L’étape suivante pour l’émancipation de Stephania est de casser le contact entre elle et Veronica. Il est contradictoire d’en faire à la fois un animal sauvage et domestique. Une tempête sera aussi de la partie, apprenant à Stephania les forces inépuisables et redoutables de la mer. Une vague ayant fait fléchir la barrière de l’enclos, la tortue en est sortie et un requin a pris sa place. Stephania ignore le danger. Rick O’Barry, après quelques tentatives, parvient à le capturer et à le rejeter à l’eau de l’autre côté de l’enclos. Quelques heures plus tard, il ne fera qu’une bouchée de la petite tortue. L’apprentissage de Stephania se poursuit. Mais elle regarde encore trop souvent en direction de la plage et de ses amis humains. Pourtant, il ne lui manque plus aucun intérêt apparent à sa totale indépendance. Il faut désormais que l’instinct de Stephania la guide, plutôt que son désir d’impressionner les humains. Le temps de l’indifférence est venu.

 

Etape suivante: on transfère Stephania de l’autre côté de l’île dans un autre enclos où une dimension nouvelle intervient, la profondeur. On en profite pour lui faire subir une série d’examens pour vérifier l’état de sa santé: tout va bien. L’agent infectieux a disparu, elle a repris son poids normal et ne souffre d’aucune maladie pulmonaire. Dans son nouvel enclos, elle découvre avec émerveillement son nouveau territoire, son monde futur, vaste et profond, comme cette liberté qui se nomme Océan. Elle plonge et replonge, fonce, saute, fait des galipettes… Stephania peut enfin développer et reconquérir toute la plénitude de ses moyens corporels: la complexité de son écholocation, l’adaptation naturelle de son corps à la pression de la profondeur, le déparasitage de sa peau sur les algues des fonds, etc.
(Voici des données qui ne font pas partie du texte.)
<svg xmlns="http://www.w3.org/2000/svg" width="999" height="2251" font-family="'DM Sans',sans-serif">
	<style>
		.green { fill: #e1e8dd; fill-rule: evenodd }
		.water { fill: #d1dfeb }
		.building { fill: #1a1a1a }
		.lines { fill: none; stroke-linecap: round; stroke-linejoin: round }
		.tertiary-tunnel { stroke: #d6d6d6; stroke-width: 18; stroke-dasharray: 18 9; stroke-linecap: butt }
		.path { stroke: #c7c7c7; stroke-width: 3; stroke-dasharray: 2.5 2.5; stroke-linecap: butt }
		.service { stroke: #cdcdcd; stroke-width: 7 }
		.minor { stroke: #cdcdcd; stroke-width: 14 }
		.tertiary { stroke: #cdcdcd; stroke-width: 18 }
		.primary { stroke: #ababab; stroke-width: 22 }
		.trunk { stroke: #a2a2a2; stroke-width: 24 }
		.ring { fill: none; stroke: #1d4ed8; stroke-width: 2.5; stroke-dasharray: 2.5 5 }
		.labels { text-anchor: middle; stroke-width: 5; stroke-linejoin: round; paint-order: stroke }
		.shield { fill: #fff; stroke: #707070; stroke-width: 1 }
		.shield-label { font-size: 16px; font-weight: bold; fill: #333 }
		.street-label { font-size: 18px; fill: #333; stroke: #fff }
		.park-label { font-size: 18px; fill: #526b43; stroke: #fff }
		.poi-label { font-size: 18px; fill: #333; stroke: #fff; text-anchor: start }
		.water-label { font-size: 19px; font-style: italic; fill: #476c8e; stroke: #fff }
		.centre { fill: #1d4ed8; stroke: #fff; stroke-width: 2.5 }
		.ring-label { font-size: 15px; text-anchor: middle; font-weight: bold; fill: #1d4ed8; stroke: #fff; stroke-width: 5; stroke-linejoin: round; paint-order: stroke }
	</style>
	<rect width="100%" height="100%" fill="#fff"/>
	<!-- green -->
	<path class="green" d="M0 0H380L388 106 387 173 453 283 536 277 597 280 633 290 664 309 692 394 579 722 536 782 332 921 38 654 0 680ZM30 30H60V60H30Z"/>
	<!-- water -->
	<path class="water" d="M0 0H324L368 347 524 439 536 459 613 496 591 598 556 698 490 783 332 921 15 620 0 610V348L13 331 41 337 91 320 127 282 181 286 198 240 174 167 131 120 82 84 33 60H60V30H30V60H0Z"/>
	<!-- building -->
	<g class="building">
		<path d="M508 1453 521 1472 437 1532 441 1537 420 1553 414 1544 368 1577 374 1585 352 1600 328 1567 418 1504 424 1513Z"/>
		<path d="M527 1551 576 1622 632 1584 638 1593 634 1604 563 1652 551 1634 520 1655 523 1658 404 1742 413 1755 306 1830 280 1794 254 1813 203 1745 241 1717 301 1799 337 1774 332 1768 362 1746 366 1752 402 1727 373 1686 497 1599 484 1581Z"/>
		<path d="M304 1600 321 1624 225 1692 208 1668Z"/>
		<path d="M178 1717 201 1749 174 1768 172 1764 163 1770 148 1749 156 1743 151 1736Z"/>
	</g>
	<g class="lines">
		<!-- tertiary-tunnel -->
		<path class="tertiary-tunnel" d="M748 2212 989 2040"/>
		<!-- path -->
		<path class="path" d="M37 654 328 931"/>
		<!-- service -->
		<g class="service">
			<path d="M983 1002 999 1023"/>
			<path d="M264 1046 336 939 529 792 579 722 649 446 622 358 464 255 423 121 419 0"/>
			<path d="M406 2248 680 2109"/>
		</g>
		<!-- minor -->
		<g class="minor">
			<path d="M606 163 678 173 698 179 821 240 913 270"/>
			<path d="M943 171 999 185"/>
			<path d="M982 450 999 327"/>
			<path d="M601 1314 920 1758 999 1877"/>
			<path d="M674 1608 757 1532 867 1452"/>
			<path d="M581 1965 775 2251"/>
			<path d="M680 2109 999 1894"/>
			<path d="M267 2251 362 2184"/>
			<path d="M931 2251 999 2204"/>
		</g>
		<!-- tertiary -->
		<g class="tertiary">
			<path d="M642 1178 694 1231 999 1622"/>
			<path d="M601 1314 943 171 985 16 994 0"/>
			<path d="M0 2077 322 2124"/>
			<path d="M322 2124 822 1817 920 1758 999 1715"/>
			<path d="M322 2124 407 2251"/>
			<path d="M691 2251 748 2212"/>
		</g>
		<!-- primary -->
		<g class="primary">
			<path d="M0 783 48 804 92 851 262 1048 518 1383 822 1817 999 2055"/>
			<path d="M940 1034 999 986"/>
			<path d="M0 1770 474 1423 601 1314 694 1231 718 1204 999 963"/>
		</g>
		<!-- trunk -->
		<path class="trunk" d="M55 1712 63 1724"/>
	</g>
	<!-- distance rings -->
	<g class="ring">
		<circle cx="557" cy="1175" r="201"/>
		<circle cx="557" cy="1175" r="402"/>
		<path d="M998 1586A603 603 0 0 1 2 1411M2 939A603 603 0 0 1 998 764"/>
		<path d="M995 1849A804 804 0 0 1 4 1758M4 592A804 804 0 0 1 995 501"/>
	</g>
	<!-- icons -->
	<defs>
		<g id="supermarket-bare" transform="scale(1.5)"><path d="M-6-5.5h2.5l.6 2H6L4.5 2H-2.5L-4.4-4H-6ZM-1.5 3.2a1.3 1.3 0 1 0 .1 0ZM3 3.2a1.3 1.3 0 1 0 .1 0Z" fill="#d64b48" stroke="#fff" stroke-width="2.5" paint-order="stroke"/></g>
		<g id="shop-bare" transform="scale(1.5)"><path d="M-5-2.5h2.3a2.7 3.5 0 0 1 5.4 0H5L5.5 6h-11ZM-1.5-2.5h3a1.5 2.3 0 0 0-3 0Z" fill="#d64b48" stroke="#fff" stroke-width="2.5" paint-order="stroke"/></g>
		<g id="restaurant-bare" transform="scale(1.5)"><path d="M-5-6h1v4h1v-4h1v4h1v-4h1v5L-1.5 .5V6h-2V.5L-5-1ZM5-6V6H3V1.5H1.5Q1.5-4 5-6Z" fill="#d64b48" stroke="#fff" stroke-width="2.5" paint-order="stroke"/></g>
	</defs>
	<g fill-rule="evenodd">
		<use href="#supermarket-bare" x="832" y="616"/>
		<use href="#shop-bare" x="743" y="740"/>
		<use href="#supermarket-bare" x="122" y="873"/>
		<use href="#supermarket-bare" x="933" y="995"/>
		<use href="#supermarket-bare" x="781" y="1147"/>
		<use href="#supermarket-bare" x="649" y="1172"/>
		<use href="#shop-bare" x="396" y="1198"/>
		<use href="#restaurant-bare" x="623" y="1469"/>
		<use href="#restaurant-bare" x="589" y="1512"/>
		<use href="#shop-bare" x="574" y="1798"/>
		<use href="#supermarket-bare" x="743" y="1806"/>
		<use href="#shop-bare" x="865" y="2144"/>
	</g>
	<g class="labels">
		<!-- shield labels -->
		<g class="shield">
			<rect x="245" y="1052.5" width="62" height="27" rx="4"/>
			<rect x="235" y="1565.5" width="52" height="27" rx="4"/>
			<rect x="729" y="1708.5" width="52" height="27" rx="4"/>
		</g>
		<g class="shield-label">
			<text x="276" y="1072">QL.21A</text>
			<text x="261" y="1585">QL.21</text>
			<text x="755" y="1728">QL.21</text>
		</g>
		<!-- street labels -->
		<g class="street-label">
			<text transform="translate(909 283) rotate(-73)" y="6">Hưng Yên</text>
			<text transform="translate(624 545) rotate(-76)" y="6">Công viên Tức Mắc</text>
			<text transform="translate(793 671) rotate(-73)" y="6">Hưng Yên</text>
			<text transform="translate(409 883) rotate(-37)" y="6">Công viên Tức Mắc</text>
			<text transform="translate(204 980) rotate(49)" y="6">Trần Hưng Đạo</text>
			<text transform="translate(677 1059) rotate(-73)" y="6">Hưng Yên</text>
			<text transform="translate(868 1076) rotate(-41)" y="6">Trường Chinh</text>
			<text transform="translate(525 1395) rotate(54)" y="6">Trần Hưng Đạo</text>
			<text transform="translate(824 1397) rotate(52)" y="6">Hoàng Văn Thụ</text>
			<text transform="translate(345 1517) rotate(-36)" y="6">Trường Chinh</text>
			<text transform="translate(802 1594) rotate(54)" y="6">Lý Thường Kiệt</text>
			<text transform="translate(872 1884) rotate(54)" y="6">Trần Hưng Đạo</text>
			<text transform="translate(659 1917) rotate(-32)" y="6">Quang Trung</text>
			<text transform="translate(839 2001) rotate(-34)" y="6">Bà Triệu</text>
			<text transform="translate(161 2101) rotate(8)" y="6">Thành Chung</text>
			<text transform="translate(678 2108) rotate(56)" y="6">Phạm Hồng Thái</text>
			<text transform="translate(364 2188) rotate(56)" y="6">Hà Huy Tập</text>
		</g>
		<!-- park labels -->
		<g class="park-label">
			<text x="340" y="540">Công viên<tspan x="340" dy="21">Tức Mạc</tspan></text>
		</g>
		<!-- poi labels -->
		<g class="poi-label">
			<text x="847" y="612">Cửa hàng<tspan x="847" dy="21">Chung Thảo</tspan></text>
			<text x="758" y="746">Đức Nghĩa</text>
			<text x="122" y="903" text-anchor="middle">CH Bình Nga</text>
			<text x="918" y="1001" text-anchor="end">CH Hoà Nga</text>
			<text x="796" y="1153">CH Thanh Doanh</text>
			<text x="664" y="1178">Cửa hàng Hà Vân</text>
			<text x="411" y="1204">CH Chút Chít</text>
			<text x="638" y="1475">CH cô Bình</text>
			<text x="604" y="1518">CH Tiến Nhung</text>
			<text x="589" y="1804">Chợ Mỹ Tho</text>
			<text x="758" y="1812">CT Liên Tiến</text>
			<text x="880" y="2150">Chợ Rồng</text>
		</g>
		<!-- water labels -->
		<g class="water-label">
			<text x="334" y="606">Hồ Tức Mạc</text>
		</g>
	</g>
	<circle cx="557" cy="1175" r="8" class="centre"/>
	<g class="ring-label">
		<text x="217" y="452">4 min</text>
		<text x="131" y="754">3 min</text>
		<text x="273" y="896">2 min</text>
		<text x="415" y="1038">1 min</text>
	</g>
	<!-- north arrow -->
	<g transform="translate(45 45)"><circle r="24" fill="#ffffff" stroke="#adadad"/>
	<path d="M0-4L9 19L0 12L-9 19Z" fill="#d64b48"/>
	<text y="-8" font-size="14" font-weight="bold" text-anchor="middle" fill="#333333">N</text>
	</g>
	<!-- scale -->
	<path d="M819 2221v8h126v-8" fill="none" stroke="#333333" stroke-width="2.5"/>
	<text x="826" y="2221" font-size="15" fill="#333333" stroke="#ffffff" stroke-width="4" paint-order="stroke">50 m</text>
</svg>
Aussi, dorénavant, ce seront des poissons vivants qui lui seront lancés depuis le large. Elle devra apprendre à les capturer avant de pouvoir les chasser.

 

Le jour J arrive: celui de l’ouverture de l’enclos. C’est à Rick O’Barry que revient l’honneur d’ouvrir la porte de la dernière prison de Stephania. Il l’attire au-delà, afin de la rassurer… en vain. Stephania reste fermement dans son enclos. Et soudain, après une très longue attente, Stephania franchit le pas, escortée par Rick, doucement et tendrement. Elle s’éloigne d’Albukerque, prenant le risque de sa liberté, qu’elle choisit délibérément, sous les regards joyeux et humides de ceux qui l’y ont aidée.

 

Par la suite, nous apprîmes que Stephania a préféré demeurer proche des hommes. Elle vit désormais dans les eaux de l’Atlantique. Heureuse et en bonne santé, hôte d’une sanctuaire où elle côtoie d’autres dauphins.